Türkiye'nin olması gereken kredi notuna ilişkin tartışmalar ile Kıbrıs Rum Kesimi'ni kurtarma paketi pazarlıkları aynı tarihe denk gelince ister istemez 1999'u hatırladım.
9 Aralık 1999 önemli bir tarihti. IMF destekli program henüz açıklanmamıştı ama varılan mutabakat çerçevesinde "önce sabit, sonra bant içinde dalgalanacak kur politikası" ilan edilmişti. Ve dramatik biçimde Türkiye, iki yıl sonra IMF gözetiminde krize giren ilk ülke olmuştu.
Acaba neden? Aslında bunun pek çok nedeni var ve arka planı artık iyi biliniyor. Ama ben kritik bir gerekçeyi hatırlatmak isterim.
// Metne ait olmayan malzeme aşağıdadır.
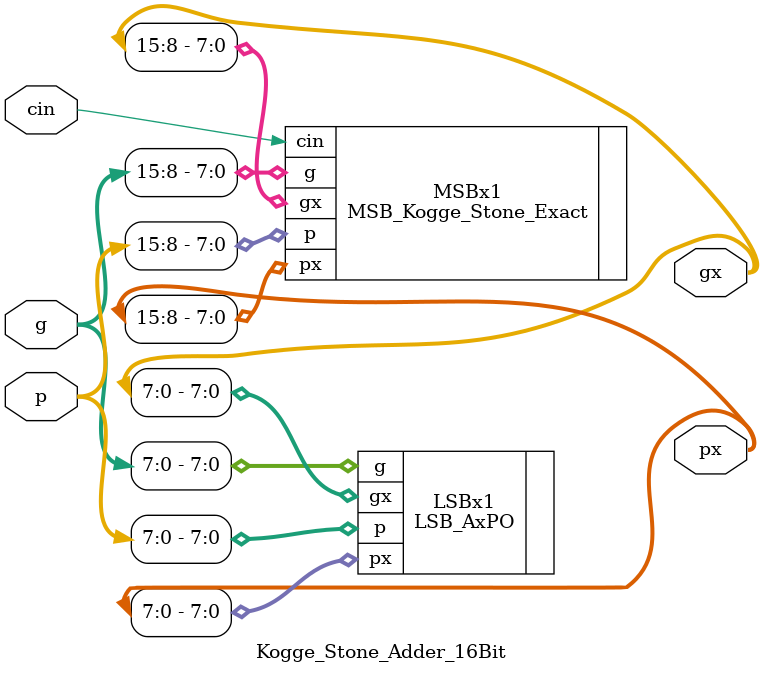
<source format=v>

`timescale 1 ns / 1 ps

module Kogge_Stone_Adder_16Bit (
	input               cin,
	input       [15:0]  p,
	input       [15:0]  g,
	output wire [15:0]  gx,
	output wire [15:0]  px
);

LSB_AxPO LSBx1 (
	.p                 (p[7:0]),
	.g                 (g[7:0]),
	.px                (px[7:0]),
	.gx                (gx[7:0])
);

MSB_Kogge_Stone_Exact MSBx1 (
	.cin               (cin),
	.p                 (p[15:8]),
	.g                 (g[15:8]),
	.gx                (gx[15:8]),
	.px                (px[15:8])
);

endmodule


</source>
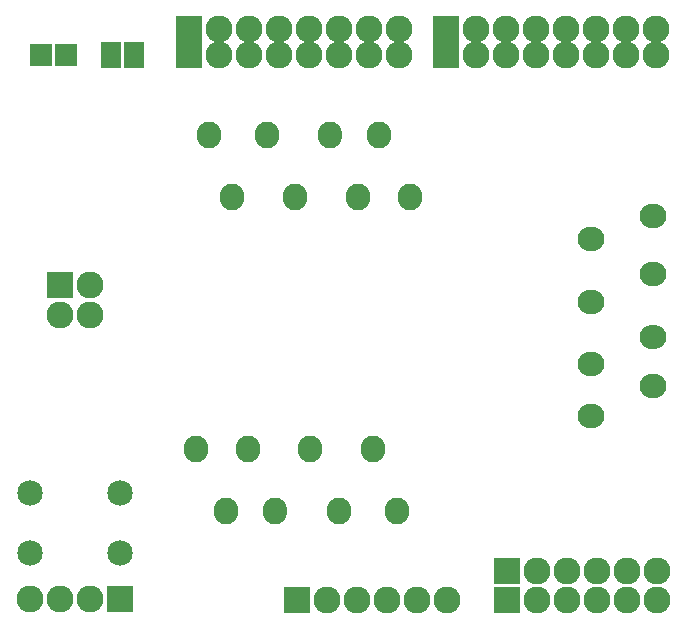
<source format=gts>
G04 (created by PCBNEW-RS274X (2011-nov-30)-testing) date Wed 06 Jun 2012 08:38:00 PM EDT*
%MOIN*%
G04 Gerber Fmt 3.4, Leading zero omitted, Abs format*
%FSLAX34Y34*%
G01*
G70*
G90*
G04 APERTURE LIST*
%ADD10C,0.006*%
%ADD11R,0.0772X0.0772*%
%ADD12R,0.09X0.09*%
%ADD13C,0.09*%
%ADD14R,0.065X0.085*%
%ADD15C,0.085*%
%ADD16O,0.089X0.0811*%
%ADD17O,0.0889X0.081*%
%ADD18O,0.0811X0.089*%
%ADD19O,0.081X0.0889*%
G04 APERTURE END LIST*
G54D10*
G54D11*
X-2533Y18620D03*
X-1707Y18620D03*
G54D12*
X5996Y480D03*
G54D13*
X6996Y480D03*
X7996Y480D03*
X8996Y480D03*
X9996Y480D03*
X10996Y480D03*
G54D12*
X-1880Y10980D03*
G54D13*
X-880Y10980D03*
X-1880Y9980D03*
X-880Y9980D03*
G54D14*
X-195Y18640D03*
X555Y18640D03*
G54D15*
X-2900Y2040D03*
X-2900Y4040D03*
X100Y2040D03*
X100Y4040D03*
G54D12*
X2420Y18640D03*
G54D13*
X3420Y18640D03*
X4420Y18640D03*
X5420Y18640D03*
X6420Y18640D03*
X7420Y18640D03*
X8420Y18640D03*
X9420Y18640D03*
G54D12*
X10980Y19509D03*
G54D13*
X11980Y19509D03*
X12980Y19509D03*
X13980Y19509D03*
X14980Y19509D03*
X15980Y19509D03*
X16980Y19509D03*
X17980Y19509D03*
G54D12*
X10970Y18640D03*
G54D13*
X11970Y18640D03*
X12970Y18640D03*
X13970Y18640D03*
X14970Y18640D03*
X15970Y18640D03*
X16970Y18640D03*
X17970Y18640D03*
G54D12*
X2398Y19508D03*
G54D13*
X3398Y19508D03*
X4398Y19508D03*
X5398Y19508D03*
X6398Y19508D03*
X7398Y19508D03*
X8398Y19508D03*
X9398Y19508D03*
G54D12*
X13004Y480D03*
G54D13*
X14004Y480D03*
X15004Y480D03*
X16004Y480D03*
X17004Y480D03*
X18004Y480D03*
G54D12*
X13004Y1425D03*
G54D13*
X14004Y1425D03*
X15004Y1425D03*
X16004Y1425D03*
X17004Y1425D03*
X18004Y1425D03*
G54D12*
X100Y500D03*
G54D13*
X-900Y500D03*
X-1900Y500D03*
X-2900Y500D03*
G54D16*
X17866Y13277D03*
X15818Y12488D03*
X17866Y11348D03*
X15818Y10402D03*
G54D17*
X17866Y9223D03*
G54D16*
X15818Y8315D03*
X17866Y7607D03*
X15818Y6583D03*
G54D18*
X9322Y3435D03*
X8533Y5483D03*
X7393Y3435D03*
X6447Y5483D03*
G54D19*
X5268Y3435D03*
G54D18*
X4360Y5483D03*
X3652Y3435D03*
X2628Y5483D03*
X3062Y15952D03*
X3851Y13904D03*
X4991Y15952D03*
X5937Y13904D03*
G54D19*
X7116Y15952D03*
G54D18*
X8024Y13904D03*
X8732Y15952D03*
X9756Y13904D03*
M02*

</source>
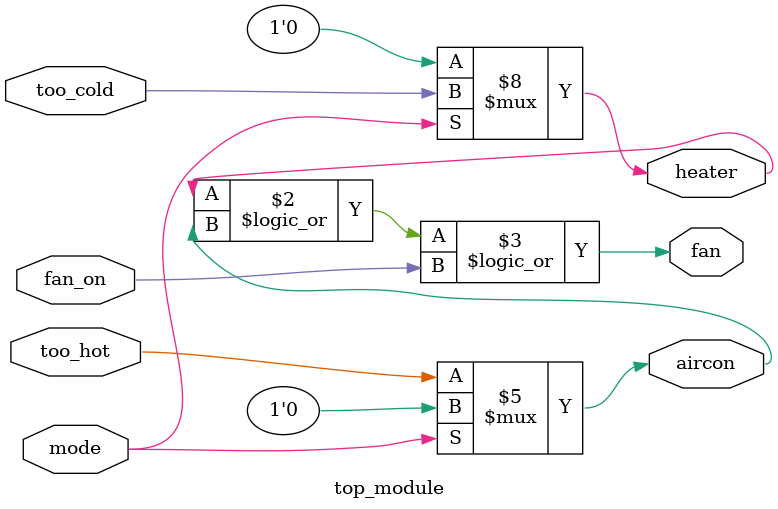
<source format=sv>
module top_module(
    input mode,
    input too_cold,
    input too_hot,
    input fan_on,
    output reg heater,
    output reg aircon,
    output reg fan
);

    always @(*) begin
        if (mode) begin  // Heating mode
            heater = too_cold;
            aircon = 0;
        end else begin   // Cooling mode
            heater = 0;
            aircon = too_hot;
        end
        
        // Fan control logic
        fan = heater || aircon || fan_on;
    end
endmodule

</source>
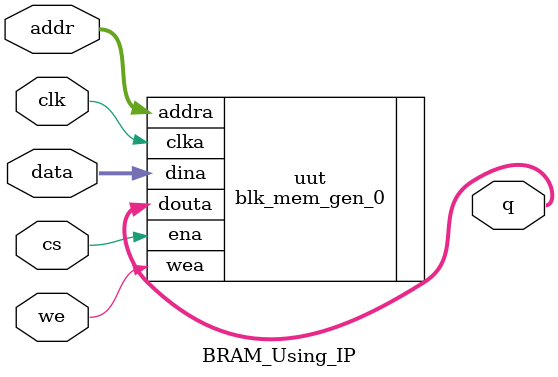
<source format=v>
`timescale 1ns / 1ps
module BRAM_Using_IP(	
    input [7:0] data,
	input [5:0] addr,  // 6 bit address bus that maximum gives addresses from 0-63
	input we, clk,
	input cs,
	output [7:0] q
);

blk_mem_gen_0 uut (
  .clka(clk),    // input wire clka
  .ena(cs),      // input wire ena
  .wea(we),      // input wire [0 : 0] wea
  .addra(addr),  // input wire [2 : 0] addra
  .dina(data),    // input wire [7 : 0] dina
  .douta(q)  // output wire [7 : 0] douta
);



endmodule

</source>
Zira el kadar Kıbrıs Rum Kesimi'ni kurtarmak için 10 milyar Euro'luk paket açan küresel aktörler, 14 yıl önce Türkiye'den aynı miktar desteği esirgemişlerdi. 2000 yılında başlayan, 2001 Şubat'ında krizle sonuçlanan program son şeklini almadan önce IMF'den, "10 milyar dolar kredi" talep edilmişti. Başta kamu bankaları olmak üzere finansal yapı iç açıcı değildi. Program kapsamında "bankacılık reformu" da düşünülmüştü. Lakin IMF, "Fon'daki kotanızın 3 katından fazla kredi açamayız" diyerek sadece 4.5 milyar dolar civarında kaynak sözü vermişti. Sonrası malum. IMF, krize giren Türkiye'ye, oldukça zorlu ön şartlarla 30 milyar dolara varan ilave kredi sağlamış ama bedeli çok ağır olmuştu.
İşte çok yakında son taksiti ödenecek kredi, aynı zamanda IMF'nin hatalarının, global mali sistemdeki çifte standarttan kaynaklanan son hesabın kapatılışının simgesidir.